No appeals filed yet against Giant Sequoia National Monument plan
The period to file an appeal to either change or reverse the U.S. Forest Service’s decision regarding the selection of a management plan for the Giant Sequoia National Monument will draw to a close Thursday, Dec. 6.
To date, no appeals have been filed with the Regional Forester’s Office in Vallejo. Sequoia National Forest Supervisor Kevin Elliott, who manages the monument, says it’s all part of the waiting game. “It’s not uncommon for folks if they’re going to appeal to wait until the very end of the appeal period,” he said Tuesday.
The Forest Service’s plan, Record of Decision and Environmental Impact Statement (EIS) were released Sept. 4. The plan limits logging and emphasizes fire as the primary strategy for ecological restoration of the forest.

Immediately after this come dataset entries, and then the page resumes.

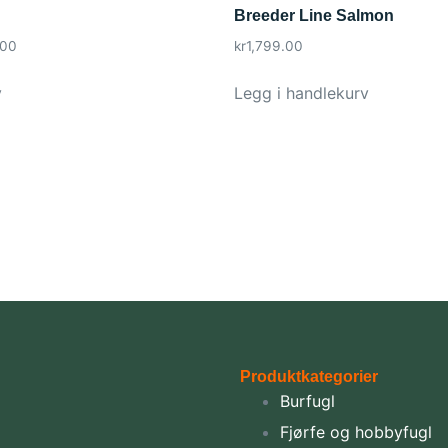
Breeder Line Salmon
.00
kr
1,799.00
v
Legg i handlekurv
Produktkategorier
Burfugl
Fjørfe og hobbyfugl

Elliott says that while some stakeholders raised concern over the size of trees that can be felled and over how much liberty the Forest Service might take with tree removal, to date he has only received positive reviews.

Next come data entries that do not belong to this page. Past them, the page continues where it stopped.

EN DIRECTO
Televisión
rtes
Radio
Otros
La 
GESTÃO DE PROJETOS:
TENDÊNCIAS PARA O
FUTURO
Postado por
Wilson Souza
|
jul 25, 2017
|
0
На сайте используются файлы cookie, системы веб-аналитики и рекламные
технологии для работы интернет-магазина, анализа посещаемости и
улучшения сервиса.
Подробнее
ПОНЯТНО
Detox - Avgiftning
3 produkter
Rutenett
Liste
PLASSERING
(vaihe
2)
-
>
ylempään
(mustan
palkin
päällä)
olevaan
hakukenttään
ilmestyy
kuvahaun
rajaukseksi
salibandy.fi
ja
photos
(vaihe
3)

“We have indeed received some very positive feedback in the sense that we struck a good balance in protecting the very objects of interest that the proclamation focuses on,” Elliott said of President Bill Clinton’s order created in 2000 to protect 33 groves of giant sequoias on roughly 328,000 acres in the Sequoia National Forest.
Elliott says the new plan struck a balance with environmental and industry sectors and with the general public.
“This was 12 years in the making and I think people are ready to see us actually do something on the ground that truly makes a difference instead of continuing to plan and plan and plan,” he said. “I think that’s part of people’s positive feedback.”
Elliott says that if an appeal is filed, the U.S. Forest Service Chief’s Office in Washington D.C. will have 180 days to review it and either affirm it or toss it by mid-May. If Chief Tom Tidwell affirms the appeal, opponents to the plan will have an opportunity to sue the Forest Service.
If there aren’t any appeals, the Forest Service will move forward with implementing the plan.
Elliott, who assumed the forest supervisor position about a year ago, says the idea of the plan finally coming to fruition under his leadership is “wonderful”.
“I’m very pleased we were able to release the document in September, it’s simply a culmination of a lot of hard work and to me, it demonstrates the very passion people have for the monument,” he said.